→ WORK REQUIRED: Show every line of the data that includes the word "Albert".

→ WORKING DATA:
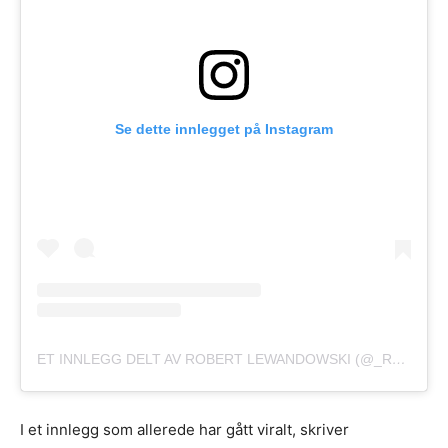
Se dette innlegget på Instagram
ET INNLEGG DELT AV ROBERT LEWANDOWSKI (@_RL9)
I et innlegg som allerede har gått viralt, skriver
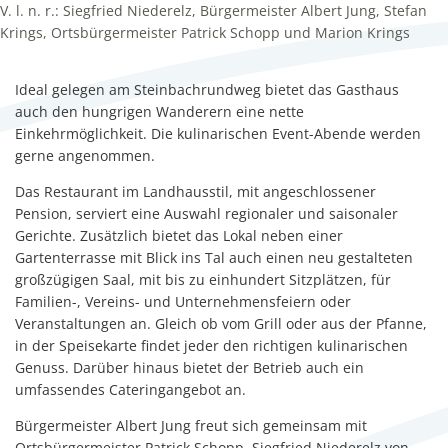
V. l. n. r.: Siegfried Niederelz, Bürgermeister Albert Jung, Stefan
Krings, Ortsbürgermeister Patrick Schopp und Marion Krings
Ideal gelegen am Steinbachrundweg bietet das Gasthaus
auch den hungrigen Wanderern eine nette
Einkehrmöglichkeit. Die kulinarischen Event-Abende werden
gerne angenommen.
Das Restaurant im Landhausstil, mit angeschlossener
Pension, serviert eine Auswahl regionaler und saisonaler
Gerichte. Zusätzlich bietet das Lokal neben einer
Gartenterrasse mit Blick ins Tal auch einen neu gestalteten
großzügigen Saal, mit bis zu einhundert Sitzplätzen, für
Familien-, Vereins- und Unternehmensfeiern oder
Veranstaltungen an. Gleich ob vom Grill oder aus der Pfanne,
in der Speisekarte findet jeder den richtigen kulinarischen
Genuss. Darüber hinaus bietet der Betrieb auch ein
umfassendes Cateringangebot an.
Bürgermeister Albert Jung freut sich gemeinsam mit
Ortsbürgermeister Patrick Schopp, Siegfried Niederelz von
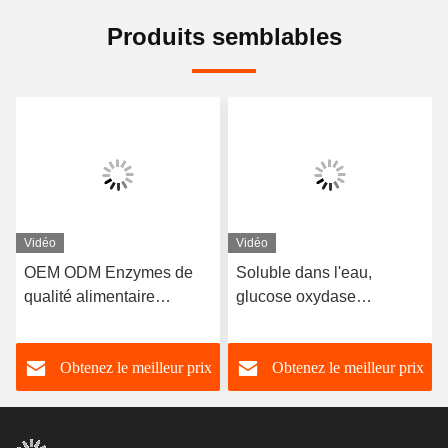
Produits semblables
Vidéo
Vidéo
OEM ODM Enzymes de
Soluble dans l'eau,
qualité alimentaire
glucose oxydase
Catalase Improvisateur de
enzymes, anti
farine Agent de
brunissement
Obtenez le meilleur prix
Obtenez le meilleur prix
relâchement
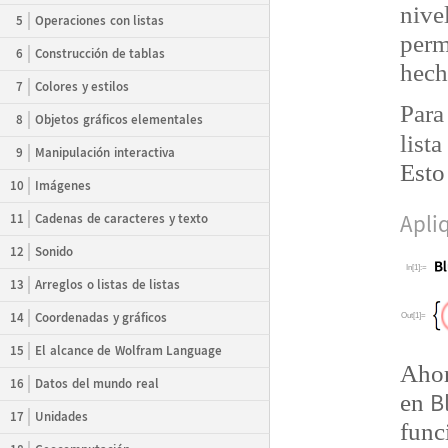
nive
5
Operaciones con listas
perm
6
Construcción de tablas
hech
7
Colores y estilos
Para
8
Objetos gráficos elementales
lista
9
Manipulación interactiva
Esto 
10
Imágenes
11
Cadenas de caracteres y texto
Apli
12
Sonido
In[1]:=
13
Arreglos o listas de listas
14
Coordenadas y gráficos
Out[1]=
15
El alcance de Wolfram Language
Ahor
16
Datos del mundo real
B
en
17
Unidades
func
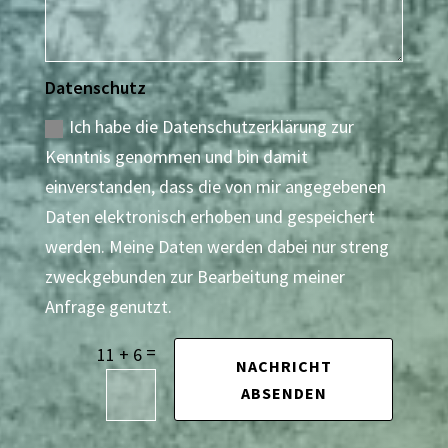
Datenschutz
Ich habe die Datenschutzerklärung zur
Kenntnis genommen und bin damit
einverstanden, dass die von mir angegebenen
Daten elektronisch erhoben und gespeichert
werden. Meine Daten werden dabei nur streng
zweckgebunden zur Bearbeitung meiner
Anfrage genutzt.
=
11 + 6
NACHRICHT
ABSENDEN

→ SOLUTION TO THIS TASK:
V. l. n. r.: Siegfried Niederelz, Bürgermeister Albert Jung, Stefan
Bürgermeister Albert Jung freut sich gemeinsam mit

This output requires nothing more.